Feature-complete graphs — all shapefile attributes preserved as node and edge features
The output NetworkX graph preserves every shapefile attribute as a node or edge feature dictionary entry — capacity, material, age, risk rating, flow rate, or any other domain-specific property stored in the attribute table. This means the graph is not just structurally correct but analytically complete — ready for supervised graph ML, unsupervised clustering, centrality analysis, or risk propagation modeling without any additional data loading or feature engineering steps.
Compatible with the full graph ML and network analysis ecosystem
NetworkX is the standard intermediate representation accepted by PyTorch Geometric, DGL, StellarGraph, and other major graph ML libraries — all of which provide utilities to convert NetworkX graphs into their native formats.
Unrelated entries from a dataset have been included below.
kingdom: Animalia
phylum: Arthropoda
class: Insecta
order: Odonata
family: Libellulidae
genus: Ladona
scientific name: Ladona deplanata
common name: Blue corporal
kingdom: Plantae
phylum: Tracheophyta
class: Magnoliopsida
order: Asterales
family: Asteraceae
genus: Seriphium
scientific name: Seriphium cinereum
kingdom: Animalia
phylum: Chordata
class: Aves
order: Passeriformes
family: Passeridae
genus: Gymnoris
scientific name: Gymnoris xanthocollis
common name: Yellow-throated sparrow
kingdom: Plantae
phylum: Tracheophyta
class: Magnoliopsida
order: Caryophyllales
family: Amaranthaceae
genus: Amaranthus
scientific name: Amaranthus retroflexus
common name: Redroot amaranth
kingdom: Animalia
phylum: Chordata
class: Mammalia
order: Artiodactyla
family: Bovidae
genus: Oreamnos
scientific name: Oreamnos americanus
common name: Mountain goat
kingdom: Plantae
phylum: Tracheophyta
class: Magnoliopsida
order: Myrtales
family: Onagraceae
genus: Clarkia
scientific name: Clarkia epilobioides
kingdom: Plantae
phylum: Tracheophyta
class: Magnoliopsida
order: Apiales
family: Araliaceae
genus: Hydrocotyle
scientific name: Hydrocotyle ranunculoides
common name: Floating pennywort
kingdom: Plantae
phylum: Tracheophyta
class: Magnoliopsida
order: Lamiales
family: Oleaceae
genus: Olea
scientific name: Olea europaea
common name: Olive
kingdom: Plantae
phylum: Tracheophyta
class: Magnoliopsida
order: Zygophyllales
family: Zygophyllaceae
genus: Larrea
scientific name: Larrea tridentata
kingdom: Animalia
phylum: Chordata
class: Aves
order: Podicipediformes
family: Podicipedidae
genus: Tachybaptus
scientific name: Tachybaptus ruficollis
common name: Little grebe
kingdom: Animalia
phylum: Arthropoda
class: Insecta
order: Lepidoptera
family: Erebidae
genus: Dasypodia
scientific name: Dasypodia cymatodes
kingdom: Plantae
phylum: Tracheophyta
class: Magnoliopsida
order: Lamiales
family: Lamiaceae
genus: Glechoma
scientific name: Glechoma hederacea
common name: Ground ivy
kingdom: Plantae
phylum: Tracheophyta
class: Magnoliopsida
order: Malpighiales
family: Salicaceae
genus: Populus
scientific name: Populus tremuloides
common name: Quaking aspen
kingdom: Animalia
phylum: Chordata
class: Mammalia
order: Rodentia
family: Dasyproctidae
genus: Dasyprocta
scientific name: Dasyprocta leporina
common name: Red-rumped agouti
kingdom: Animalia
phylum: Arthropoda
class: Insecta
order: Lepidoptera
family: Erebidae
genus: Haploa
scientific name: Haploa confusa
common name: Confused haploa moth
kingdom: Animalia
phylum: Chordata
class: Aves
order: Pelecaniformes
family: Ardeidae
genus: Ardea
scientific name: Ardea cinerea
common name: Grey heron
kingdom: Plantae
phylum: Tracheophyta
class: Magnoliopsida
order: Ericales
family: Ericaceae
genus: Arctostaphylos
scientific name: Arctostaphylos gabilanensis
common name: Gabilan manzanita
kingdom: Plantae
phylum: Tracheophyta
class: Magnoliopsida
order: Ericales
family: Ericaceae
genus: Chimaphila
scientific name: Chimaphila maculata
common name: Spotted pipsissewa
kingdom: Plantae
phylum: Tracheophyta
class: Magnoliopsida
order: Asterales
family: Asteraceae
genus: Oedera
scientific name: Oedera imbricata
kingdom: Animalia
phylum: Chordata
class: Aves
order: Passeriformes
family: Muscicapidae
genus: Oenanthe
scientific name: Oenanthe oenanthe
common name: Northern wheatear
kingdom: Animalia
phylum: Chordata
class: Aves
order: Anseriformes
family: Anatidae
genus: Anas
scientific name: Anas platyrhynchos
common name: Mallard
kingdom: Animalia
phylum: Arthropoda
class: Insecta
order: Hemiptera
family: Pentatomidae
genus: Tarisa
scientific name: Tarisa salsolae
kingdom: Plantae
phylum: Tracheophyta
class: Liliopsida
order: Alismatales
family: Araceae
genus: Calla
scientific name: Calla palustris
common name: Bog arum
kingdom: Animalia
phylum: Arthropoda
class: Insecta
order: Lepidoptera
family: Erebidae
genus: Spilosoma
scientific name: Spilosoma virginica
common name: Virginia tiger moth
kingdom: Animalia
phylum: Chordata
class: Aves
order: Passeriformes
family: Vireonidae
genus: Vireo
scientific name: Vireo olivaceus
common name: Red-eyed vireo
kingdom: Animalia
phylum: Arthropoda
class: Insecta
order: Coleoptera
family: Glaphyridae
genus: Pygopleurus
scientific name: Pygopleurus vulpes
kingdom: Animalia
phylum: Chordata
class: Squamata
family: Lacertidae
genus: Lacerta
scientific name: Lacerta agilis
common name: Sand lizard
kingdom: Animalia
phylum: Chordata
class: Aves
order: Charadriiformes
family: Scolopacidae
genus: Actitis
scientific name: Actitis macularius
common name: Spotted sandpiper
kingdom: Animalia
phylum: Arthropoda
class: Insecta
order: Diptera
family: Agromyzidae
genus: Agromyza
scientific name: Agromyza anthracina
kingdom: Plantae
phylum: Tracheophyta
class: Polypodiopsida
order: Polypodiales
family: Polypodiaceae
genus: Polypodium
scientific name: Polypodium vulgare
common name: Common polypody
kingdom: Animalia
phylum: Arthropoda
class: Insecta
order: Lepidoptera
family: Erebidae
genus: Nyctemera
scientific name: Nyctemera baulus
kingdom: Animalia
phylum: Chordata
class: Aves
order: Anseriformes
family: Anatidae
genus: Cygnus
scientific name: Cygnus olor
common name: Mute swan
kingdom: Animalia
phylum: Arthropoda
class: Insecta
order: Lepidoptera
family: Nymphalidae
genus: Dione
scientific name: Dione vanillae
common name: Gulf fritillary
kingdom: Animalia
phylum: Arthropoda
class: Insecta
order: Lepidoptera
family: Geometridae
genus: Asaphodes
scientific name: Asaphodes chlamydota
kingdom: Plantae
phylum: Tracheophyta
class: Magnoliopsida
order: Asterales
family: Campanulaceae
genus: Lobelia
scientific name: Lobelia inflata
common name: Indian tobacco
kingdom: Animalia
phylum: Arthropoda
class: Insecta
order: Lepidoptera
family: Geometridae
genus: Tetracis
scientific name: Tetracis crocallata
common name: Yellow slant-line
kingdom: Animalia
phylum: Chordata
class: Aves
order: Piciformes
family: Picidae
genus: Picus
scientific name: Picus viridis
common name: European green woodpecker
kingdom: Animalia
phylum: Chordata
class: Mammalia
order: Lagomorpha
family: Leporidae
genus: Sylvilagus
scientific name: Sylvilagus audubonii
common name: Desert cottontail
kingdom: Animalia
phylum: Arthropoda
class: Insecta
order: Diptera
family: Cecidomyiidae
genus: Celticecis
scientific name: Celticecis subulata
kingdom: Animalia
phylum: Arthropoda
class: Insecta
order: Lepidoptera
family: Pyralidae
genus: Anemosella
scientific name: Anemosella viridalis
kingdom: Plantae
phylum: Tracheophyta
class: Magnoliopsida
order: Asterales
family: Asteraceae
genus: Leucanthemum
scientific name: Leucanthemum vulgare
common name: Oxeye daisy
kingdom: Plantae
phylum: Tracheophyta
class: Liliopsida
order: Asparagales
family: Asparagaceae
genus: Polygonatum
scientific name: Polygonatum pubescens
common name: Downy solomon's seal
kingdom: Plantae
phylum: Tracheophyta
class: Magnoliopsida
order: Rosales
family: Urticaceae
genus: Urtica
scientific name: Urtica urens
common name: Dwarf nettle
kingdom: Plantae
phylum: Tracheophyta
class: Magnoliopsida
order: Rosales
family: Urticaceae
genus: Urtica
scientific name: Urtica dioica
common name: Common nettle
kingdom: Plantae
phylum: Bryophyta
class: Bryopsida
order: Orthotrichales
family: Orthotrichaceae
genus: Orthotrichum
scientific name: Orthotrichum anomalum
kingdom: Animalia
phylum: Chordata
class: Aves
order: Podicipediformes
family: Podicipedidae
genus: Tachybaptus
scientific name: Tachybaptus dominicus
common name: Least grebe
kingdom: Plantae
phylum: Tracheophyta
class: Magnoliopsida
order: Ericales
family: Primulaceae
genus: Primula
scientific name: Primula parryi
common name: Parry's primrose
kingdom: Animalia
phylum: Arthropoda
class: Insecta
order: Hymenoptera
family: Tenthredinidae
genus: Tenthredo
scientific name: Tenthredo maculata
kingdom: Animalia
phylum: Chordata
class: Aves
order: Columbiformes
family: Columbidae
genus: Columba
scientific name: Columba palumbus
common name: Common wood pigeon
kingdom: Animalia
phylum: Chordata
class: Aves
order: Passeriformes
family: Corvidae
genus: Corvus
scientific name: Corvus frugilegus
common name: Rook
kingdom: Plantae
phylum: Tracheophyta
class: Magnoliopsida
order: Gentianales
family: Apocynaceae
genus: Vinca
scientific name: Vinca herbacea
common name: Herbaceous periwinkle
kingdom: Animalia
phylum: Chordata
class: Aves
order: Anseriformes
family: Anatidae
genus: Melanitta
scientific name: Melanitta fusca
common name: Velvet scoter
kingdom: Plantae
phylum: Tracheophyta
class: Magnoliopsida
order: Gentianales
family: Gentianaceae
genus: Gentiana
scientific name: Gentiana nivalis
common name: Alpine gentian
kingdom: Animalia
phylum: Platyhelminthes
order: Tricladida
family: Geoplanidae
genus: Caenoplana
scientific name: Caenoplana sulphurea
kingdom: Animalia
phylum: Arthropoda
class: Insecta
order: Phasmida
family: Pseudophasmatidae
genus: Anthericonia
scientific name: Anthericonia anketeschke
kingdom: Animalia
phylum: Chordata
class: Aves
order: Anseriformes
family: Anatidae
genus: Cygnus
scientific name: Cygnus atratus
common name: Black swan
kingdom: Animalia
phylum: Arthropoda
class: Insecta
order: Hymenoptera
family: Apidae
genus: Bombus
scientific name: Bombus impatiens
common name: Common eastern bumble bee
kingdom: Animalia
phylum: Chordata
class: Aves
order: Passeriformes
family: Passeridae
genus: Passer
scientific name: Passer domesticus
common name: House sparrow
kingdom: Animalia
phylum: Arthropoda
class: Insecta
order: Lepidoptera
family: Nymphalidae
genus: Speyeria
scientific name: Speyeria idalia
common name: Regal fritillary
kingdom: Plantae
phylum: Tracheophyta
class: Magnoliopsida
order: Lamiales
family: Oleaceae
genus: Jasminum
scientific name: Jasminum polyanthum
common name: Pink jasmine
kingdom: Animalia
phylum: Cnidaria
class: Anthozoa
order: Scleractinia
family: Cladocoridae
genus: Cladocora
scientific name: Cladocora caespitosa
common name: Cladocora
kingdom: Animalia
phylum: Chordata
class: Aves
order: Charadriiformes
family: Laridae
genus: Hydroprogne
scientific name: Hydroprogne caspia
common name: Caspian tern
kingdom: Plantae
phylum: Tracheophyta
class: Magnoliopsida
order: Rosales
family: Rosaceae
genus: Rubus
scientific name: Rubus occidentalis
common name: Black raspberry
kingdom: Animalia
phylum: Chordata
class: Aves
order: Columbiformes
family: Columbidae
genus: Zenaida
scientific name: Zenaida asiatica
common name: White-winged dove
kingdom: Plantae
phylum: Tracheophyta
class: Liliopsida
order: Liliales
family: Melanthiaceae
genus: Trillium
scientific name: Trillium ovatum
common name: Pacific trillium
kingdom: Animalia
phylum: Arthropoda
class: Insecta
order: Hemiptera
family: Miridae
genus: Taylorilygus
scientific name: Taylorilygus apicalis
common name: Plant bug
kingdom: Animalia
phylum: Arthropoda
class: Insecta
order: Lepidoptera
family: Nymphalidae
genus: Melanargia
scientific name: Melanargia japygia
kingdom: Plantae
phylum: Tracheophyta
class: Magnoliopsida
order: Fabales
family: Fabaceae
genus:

GRAX output plugs directly into these conversion utilities, enabling geospatial infrastructure data to flow seamlessly into graph neural network training pipelines, link prediction models, community detection algorithms, and route optimization frameworks.
Applied in research — enabling graph-based infrastructure risk modeling
GRAX was developed to support geospatial graph construction in infrastructure risk research — where road networks, utility grids, and pipeline systems represented as shapefiles needed to be converted into graph structures for ML-based risk propagation modeling and systemic risk analysis. The library directly enables the graph-theoretic component of that research by handling the data format challenge, allowing the research focus to remain on the risk modeling methodology rather than the data engineering required to support it.